EXERCISE SET —
**A.** According to the piece on The Shining, how many films did Kubrick produce over his career?
**B.** Reproduce word for word the part of the piece on The Shining between "Exploring The Shining: A" and "or Martin Scorsese.", inclusive.

(DOCUMENT TEXT begins)

Exploring The Shining: A Kubrickian Journey

As part of the LEAP Center’s ongoing work to expose students to the broader culture, a group of alumni and current students gathered in Houston to see Stanley Kubrick’s “The Shining.” Originally released in 1980, the film is being re-released on IMAX theatres across the country as part of its 45th anniversary.

For about half those attending, it was a first exposure to a Stanley Kubrick film. Accordingly, we began with a brief background of Kubrick and his films. Of all the great directors, Kubrick produced the fewest films (13 over a 45-year career), a fact that has not deterred scholars from giving as much thought and ink to Kubrick’s work as that of Hitchcock, Welles, Spielberg, or Martin Scorsese.

Of Kubrick’s films, “The Shining” has received perhaps the most attention. The film is based on Stephen King’s novel of the same title, and it was met with a mixed critical reception on its release, although its stature has grown, and it is now considered a horror classic.

It embodies several cinematic traits of the Kubrick oeuvre: a longish running time, attention-grabbing visuals, riffs on various literary themes, and an enigmatic approach to storytelling that occasionally leaves viewers unsure what they just watched. All of these were on display in “The Shining.”

In this viewing, the visuals were most prominent, perhaps because we were watching this on an IMAX screen. The opening scenes, shot from a helicopter, including a scene where we (perceiving things through the camera) seem to pass the Torrance family on the “sidewinder” road…

…on the way to the Overlook Hotel.

Kubrick also made full use of the Steadi-Cam, which had been introduced on film in 1976. Kubrick used it throughout “The Shining,” and he innovated with it, devising an apparatus that could shoot from about 18 inches above the ground–most notably used in the film to follow Danny on his tricycle, as he traversed the maze-like corridors of The Overlook.

Kubrick’s films are often sprawling affairs and they are deeply studied by scholars and enthusiasts, so it’s no surprise that all manner of symbols and themes have been “discovered” in the director’s body of work. This is probably most true in “The Shining,” as reflected in the interesting and bizarre theories expressed in the documentary Room 237.

(DOCUMENT TEXT ends)
(RECORDS begins)

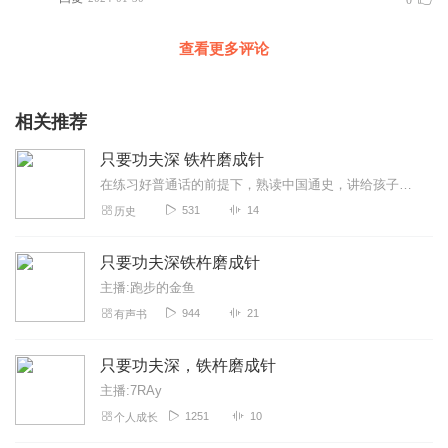
0
查看更多评论
相关推荐
只要功夫深 铁杵磨成针
在练习好普通话的前提下，熟读中国通史，讲给孩子听历史故事。你也可以做得到！
531
14
历史
只要功夫深铁杵磨成针
主播:跑步的金鱼
944
21
有声书
只要功夫深，铁杵磨成针
主播:7RAy
1251
10
个人成长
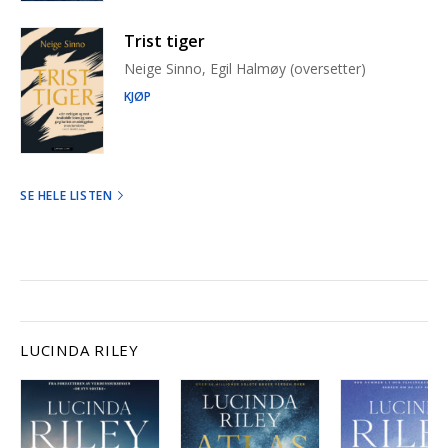
Trist tiger
Neige Sinno, Egil Halmøy (oversetter)
KJØP
SE HELE LISTEN
LUCINDA RILEY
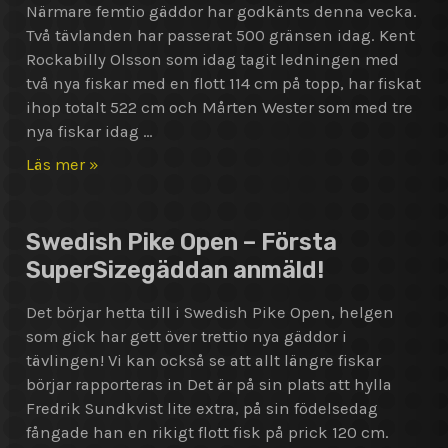
Närmare femtio gäddor har godkänts denna vecka.
Två tävlanden har passerat 500 gränsen idag. Kent
Rockabilly Olsson som idag tagit ledningen med
två nya fiskar med en flott 114 cm på topp, har fiskat
ihop totalt 522 cm och Mårten Wester som med tre
nya fiskar idag …
Kent
Läs mer »
Rockabilly
Olsson
tar
Swedish Pike Open – Första
rejält
SuperSizegäddan anmäld!
tag
i
Det börjar hetta till i Swedish Pike Open, helgen
ledningen
som gick har gett över trettio nya gäddor i
i
tävlingen! Vi kan också se att allt längre fiskar
Swedish
börjar rapporteras in Det är på sin plats att hylla
Pike
Fredrik Sundkvist lite extra, på sin födelsedag
Open!
fångade han en rikigt flott fisk på prick 120 cm.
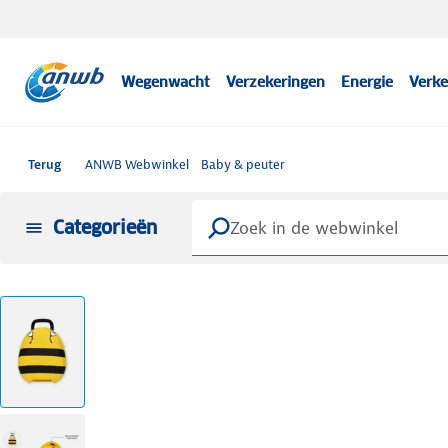
Wegenwacht
Verzekeringen
Energie
Verke
Terug
ANWB Webwinkel
Baby & peuter
Categorieën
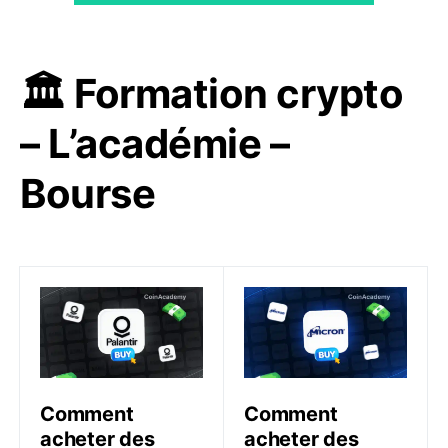
🏛️ Formation crypto
– L’académie –
Bourse
Comment acheter des actions Palantir – Méthode pou
Comment acheter des acti
Comment
Comment
acheter des
acheter des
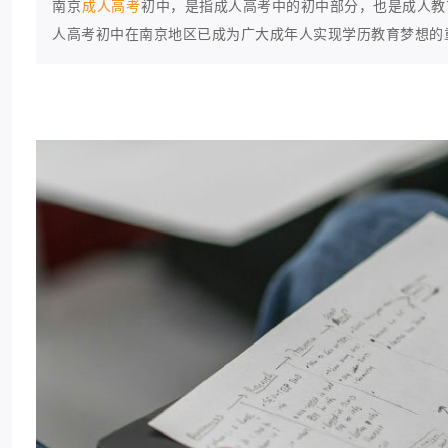
南京
成人高考
初中，是指成人高考中的初中部分，也是成人教
人高考初中在南京地区已成为广大成年人实现学历教育梦想的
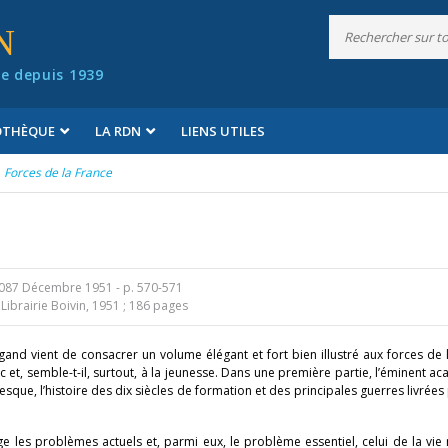
N
e depuis 1939
IOTHÈQUE
LA RDN
LIENS UTILES
Forces de la France
 087 Décembre 1951
- p. 570-571
Librairie Boivin, 1951 ; 186 pages
gand vient de consacrer un volume élégant et fort bien illustré aux forces de 
et, semble-t-il, surtout, à la jeunesse. Dans une première partie, l’éminent a
esque, l’histoire des dix siècles de formation et des principales guerres livrées
sage les problèmes actuels et, parmi eux, le problème essentiel, celui de la v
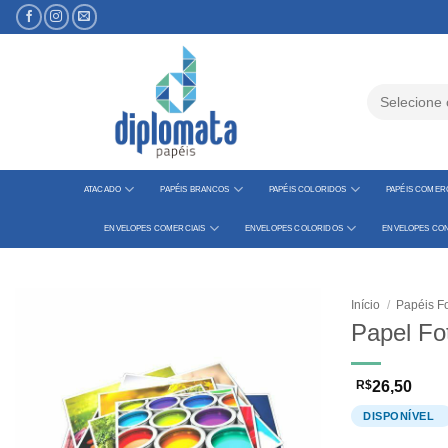
Skip
to
content
Pesquisar
por:
ATACADO
PAPÉIS BRANCOS
PAPÉIS COLORIDOS
PAPÉIS COMERC
ENVELOPES COMERCIAIS
ENVELOPES COLORIDOS
ENVELOPES CON
Início
/
Papéis Fo
Papel Fo
R$
26,50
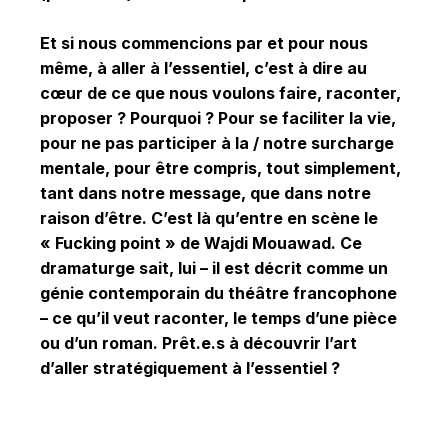
Et si nous commencions par et pour nous
même, à aller à l’essentiel, c’est à dire au
cœur de ce que nous voulons faire, raconter,
proposer ? Pourquoi ? Pour se faciliter la vie,
pour ne pas participer à la / notre surcharge
mentale, pour être compris, tout simplement,
tant dans notre message, que dans notre
raison d’être. C’est là qu’entre en scène le
« Fucking point » de Wajdi Mouawad. Ce
dramaturge sait, lui – il est décrit comme un
génie contemporain du théâtre francophone
– ce qu’il veut raconter, le temps d’une pièce
ou d’un roman. Prêt.e.s à découvrir l’art
d’aller stratégiquement à l’essentiel ?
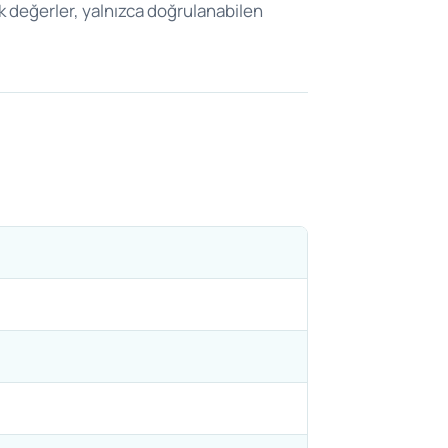
k değerler, yalnızca doğrulanabilen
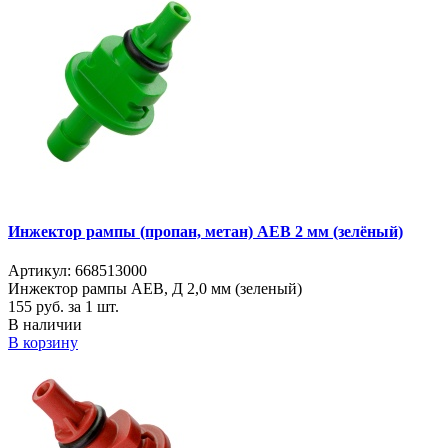
Инжектор рампы (пропан, метан) AEB 2 мм (зелёный)
Артикул: 668513000
Инжектор рампы AEB, Д 2,0 мм (зеленый)
155
руб. за 1 шт.
В наличии
В корзину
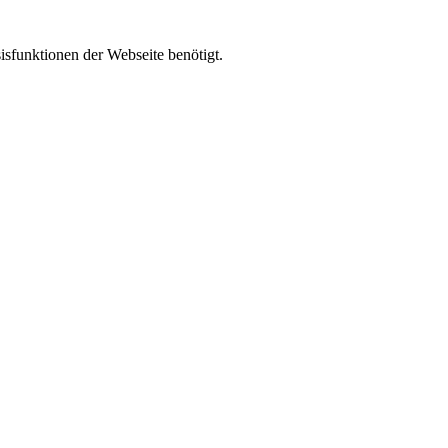
isfunktionen der Webseite benötigt.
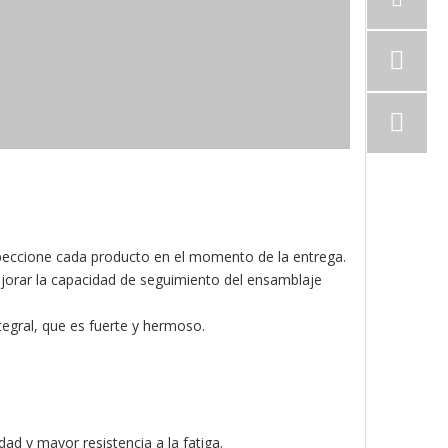
nspeccione cada producto en el momento de la entrega.
mejorar la capacidad de seguimiento del ensamblaje
ntegral, que es fuerte y hermoso.
ad y mayor resistencia a la fatiga.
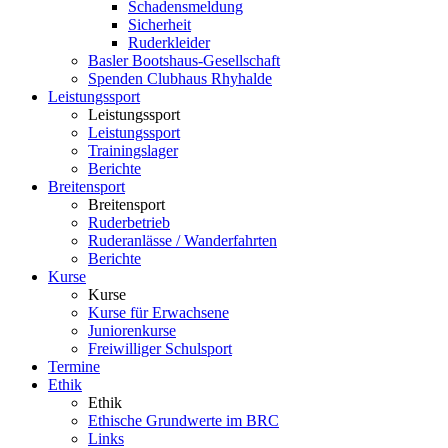
Schadensmeldung
Sicherheit
Ruderkleider
Basler Bootshaus-Gesellschaft
Spenden Clubhaus Rhyhalde
Leistungssport
Leistungssport
Leistungssport
Trainingslager
Berichte
Breitensport
Breitensport
Ruderbetrieb
Ruderanlässe / Wanderfahrten
Berichte
Kurse
Kurse
Kurse für Erwachsene
Juniorenkurse
Freiwilliger Schulsport
Termine
Ethik
Ethik
Ethische Grundwerte im BRC
Links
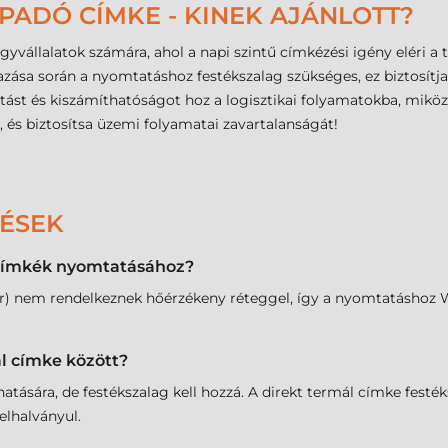
PADÓ CÍMKE - KINEK AJÁNLOTT?
agyvállalatok számára, ahol a napi szintű címkézési igény eléri 
zása során a nyomtatáshoz festékszalag szükséges, ez biztosítja 
itást és kiszámíthatóságot hoz a logisztikai folyamatokba, mikö
 és biztosítsa üzemi folyamatai zavartalanságát!
DÉSEK
t címkék nyomtatásához?
sfer) nem rendelkeznek hőérzékeny réteggel, így a nyomtatásho
ál címke között?
atására, de festékszalag kell hozzá. A direkt termál címke fest
elhalványul.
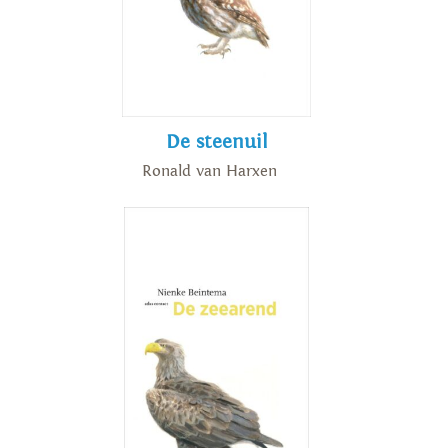
De steenuil
Ronald van Harxen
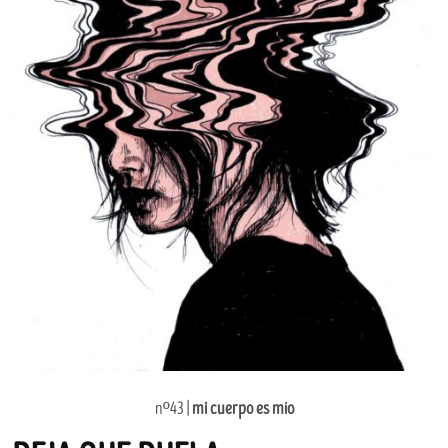
nº43 |
mi cuerpo es mío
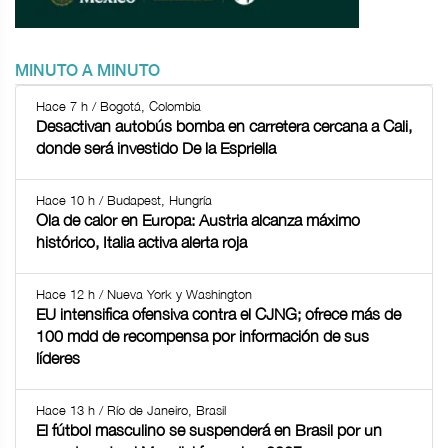
MINUTO A MINUTO
Hace 7 h / Bogotá, Colombia
Desactivan autobús bomba en carretera cercana a Cali,
donde será investido De la Espriella
Hace 10 h / Budapest, Hungría
Ola de calor en Europa: Austria alcanza máximo
histórico, Italia activa alerta roja
Hace 12 h / Nueva York y Washington
EU intensifica ofensiva contra el CJNG; ofrece más de
100 mdd de recompensa por información de sus
líderes
Hace 13 h / Río de Janeiro, Brasil
El fútbol masculino se suspenderá en Brasil por un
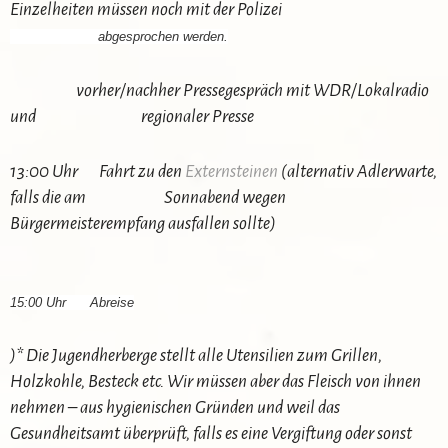
Einzelheiten müssen noch mit der Polizei
abgesprochen werden.
vorher/nachher Pressegespräch mit WDR/Lokalradio
und regionaler Presse
13:00 Uhr Fahrt zu den
Externsteinen
(alternativ Adlerwarte,
falls die am Sonnabend wegen
Bürgermeisterempfang ausfallen sollte)
15:00 Uhr Abreise
)* Die Jugendherberge stellt alle Utensilien zum Grillen,
Holzkohle, Besteck etc. Wir müssen aber das Fleisch von ihnen
nehmen – aus hygienischen Gründen und weil das
Gesundheitsamt überprüft, falls es eine Vergiftung oder sonst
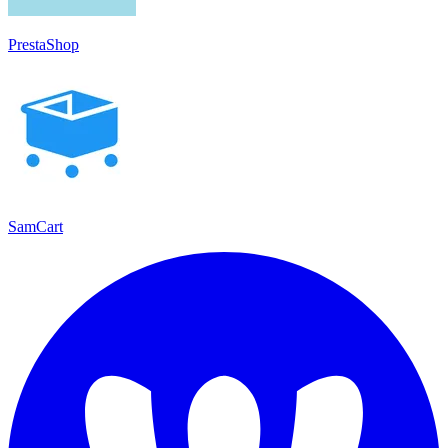
PrestaShop
SamCart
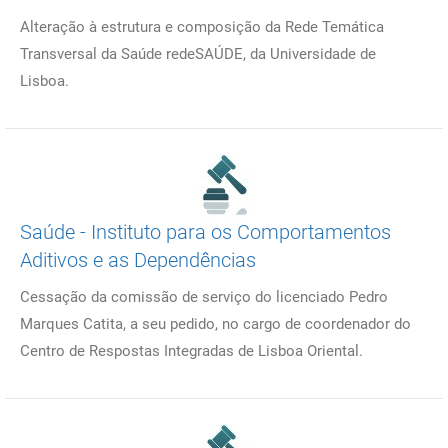
Alteração à estrutura e composição da Rede Temática
Transversal da Saúde redeSAÚDE, da Universidade de
Lisboa.
Saúde - Instituto para os Comportamentos
Aditivos e as Dependências
Cessação da comissão de serviço do licenciado Pedro
Marques Catita, a seu pedido, no cargo de coordenador do
Centro de Respostas Integradas de Lisboa Oriental.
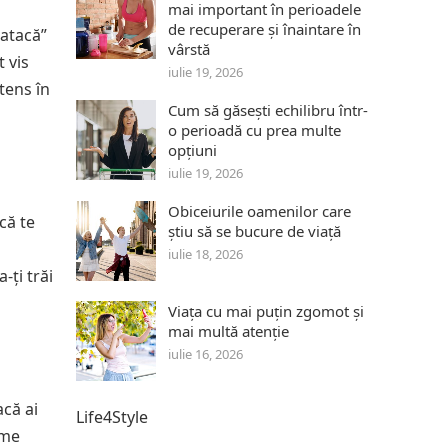
mai important în perioadele
de recuperare și înaintare în
„atacă”
vârstă
 vis
iulie 19, 2026
tens în
Cum să găsești echilibru într-
o perioadă cu prea multe
opțiuni
iulie 19, 2026
Obiceiurile oamenilor care
că te
știu să se bucure de viață
iulie 18, 2026
-ți trăi
Viața cu mai puțin zgomot și
mai multă atenție
iulie 16, 2026
acă ai
Life4Style
ume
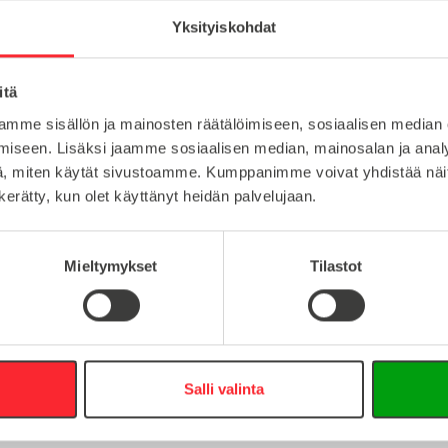
Muut osat
Yksityiskohdat
itä
teräs
Lataa tuote
mme sisällön ja mainosten räätälöimiseen, sosiaalisen median
100
iseen. Lisäksi jaamme sosiaalisen median, mainosalan ja analy
Lataa 3D-t
, miten käytät sivustoamme. Kumppanimme voivat yhdistää näitä t
M6
n kerätty, kun olet käyttänyt heidän palvelujaan.
Mieltymykset
Tilastot
:
16
Salli valinta
0
info@easy-systems.fi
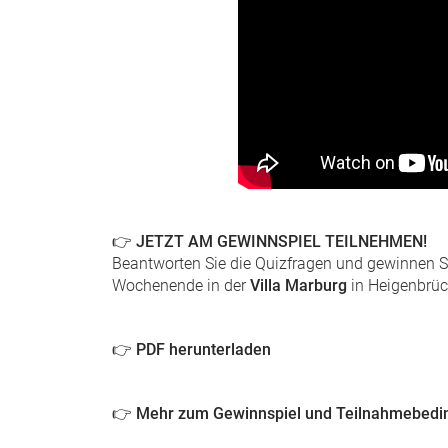
👉
JETZT AM GEWINNSPIEL TEILNEHMEN!
Beantworten Sie die Quizfragen und gewinnen Si
Wochenende in der
Villa Marburg
in Heigenbrüc
👉
PDF herunterladen
👉
Mehr zum Gewinnspiel und Teilnahmebed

(RECORDS ends)

RESULTS IN ORDER —
**A.** 13 films over a 45-year career.

**B.**
Exploring The Shining: A Kubrickian Journey

As part of the LEAP Center’s ongoing work to expose students to the broader culture, a group of alumni and current students gathered in Houston to see Stanley Kubrick’s “The Shining.” Originally released in 1980, the film is being re-released on IMAX theatres across the country as part of its 45th anniversary.

For about half those attending, it was a first exposure to a Stanley Kubrick film. Accordingly, we began with a brief background of Kubrick and his films. Of all the great directors, Kubrick produced the fewest films (13 over a 45-year career), a fact that has not deterred scholars from giving as much thought and ink to Kubrick’s work as that of Hitchcock, Welles, Spielberg, or Martin Scorsese.